R-CCS Cafe
R-CCS Cafe 第199回 第2部
Recent topics of High Precision and Low Precision Computing in HPC
開催日 | 2020年10月5日(月) |
開催時間 | 16:40 - 17:00(17:20 - 17:40 講演者を交えたフリーディスカッション(冒頭に1-2分の小休止を挟みます)) |
開催都市 | オンライン |
場所 | BlueJeansによる遠隔セミナー |
使用言語 | 発表・スライド共に英語 |
登壇者 |
今村 俊幸 大規模並列数値計算技術研究チーム、チームリーダー ![]() |
For the HPC community, common issues on computational speed and computational accuracy are generally considered to be conflicting. However, the diversity and enhancement of hardware and the high productivity of software have allowed users to choose the precision within the requirement of appropriate computational accuracy. These may provide us with enormous changes in scientific and technical computing, whereas it has been dominated by double-precision calculation for a long time. In the seminar, I will introduce the recent topics such as the relationship between high performance and precision and the relationship between modern hardware and computation accuracy, mainly focusing on the numerical libraries developed by my team in the above topics; i) establishment of higher precision software by massively-and-high-performance low-precision computing units, ii) algorithmic advancement of lower-precision units in scientific computing like HPL-AI benchmark, iii) idea of minimal-precision computing. The first is the realization of a DGEMM-equivalent matrix product using TensorCore(TC) by Mukunoki et al.
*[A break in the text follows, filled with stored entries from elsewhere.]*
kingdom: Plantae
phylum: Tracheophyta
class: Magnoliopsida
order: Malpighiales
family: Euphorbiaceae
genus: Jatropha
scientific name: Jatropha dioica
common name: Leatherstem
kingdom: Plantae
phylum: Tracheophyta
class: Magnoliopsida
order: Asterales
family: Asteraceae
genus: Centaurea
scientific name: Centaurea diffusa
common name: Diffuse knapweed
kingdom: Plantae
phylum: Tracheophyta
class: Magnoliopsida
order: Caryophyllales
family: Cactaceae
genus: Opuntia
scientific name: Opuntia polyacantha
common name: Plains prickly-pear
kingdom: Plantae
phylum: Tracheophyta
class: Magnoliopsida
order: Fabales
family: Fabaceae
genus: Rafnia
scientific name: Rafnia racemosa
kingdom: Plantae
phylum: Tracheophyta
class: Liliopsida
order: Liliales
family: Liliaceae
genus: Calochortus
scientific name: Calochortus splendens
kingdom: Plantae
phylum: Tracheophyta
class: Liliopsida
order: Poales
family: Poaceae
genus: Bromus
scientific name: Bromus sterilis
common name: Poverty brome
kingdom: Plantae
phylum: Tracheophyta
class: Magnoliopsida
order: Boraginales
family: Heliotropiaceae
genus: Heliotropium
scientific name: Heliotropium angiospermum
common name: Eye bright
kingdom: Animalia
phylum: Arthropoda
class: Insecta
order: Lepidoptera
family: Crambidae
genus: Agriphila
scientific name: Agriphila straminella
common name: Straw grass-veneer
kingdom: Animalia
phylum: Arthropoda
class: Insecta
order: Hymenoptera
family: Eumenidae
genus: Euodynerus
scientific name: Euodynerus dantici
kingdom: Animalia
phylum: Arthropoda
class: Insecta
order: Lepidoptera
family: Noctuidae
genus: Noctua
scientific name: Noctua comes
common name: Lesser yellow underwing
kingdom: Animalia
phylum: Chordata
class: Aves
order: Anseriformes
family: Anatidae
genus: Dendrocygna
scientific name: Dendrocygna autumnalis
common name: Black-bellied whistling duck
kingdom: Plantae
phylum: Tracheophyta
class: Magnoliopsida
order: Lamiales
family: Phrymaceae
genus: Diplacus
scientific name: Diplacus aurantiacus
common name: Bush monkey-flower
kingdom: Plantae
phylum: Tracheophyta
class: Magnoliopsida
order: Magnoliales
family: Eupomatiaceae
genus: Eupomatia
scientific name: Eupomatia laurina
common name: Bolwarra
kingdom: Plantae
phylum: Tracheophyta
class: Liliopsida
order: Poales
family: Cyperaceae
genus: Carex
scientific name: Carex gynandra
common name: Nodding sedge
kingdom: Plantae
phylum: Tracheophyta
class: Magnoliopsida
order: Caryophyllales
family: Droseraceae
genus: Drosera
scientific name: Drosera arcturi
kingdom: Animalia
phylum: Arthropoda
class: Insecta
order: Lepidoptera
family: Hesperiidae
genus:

This is an important fact. It is one of the academic case studies of the utilization of TC's. On the other hand, it suggests the possibility of controlling the number of double precision units by installing a sufficient number of low precision arithmetic units. The second refers to our HPL-AI result, of course, one of the world's four crowning benchmarks and its computation is based on a mixed precision of FP16, FP32, and FP64 formats. The essential point of HPL-AI is to bring out the high performance of low-precision arithmetic while preventing numerical instability and inaccuracy in low-precision arithmetic. It is not simply a matter of rewriting double to half. This is accomplished by a preliminary analysis of the computation target and patterns. The third is to promote the minimum system of computation, which is anticipated to change storage capacity, energy consumption, and minimum hardware requirements of the current floating-point unit. Users won't feel a big impact in terms of input/output, but the internal design of computers will be significantly enhanced.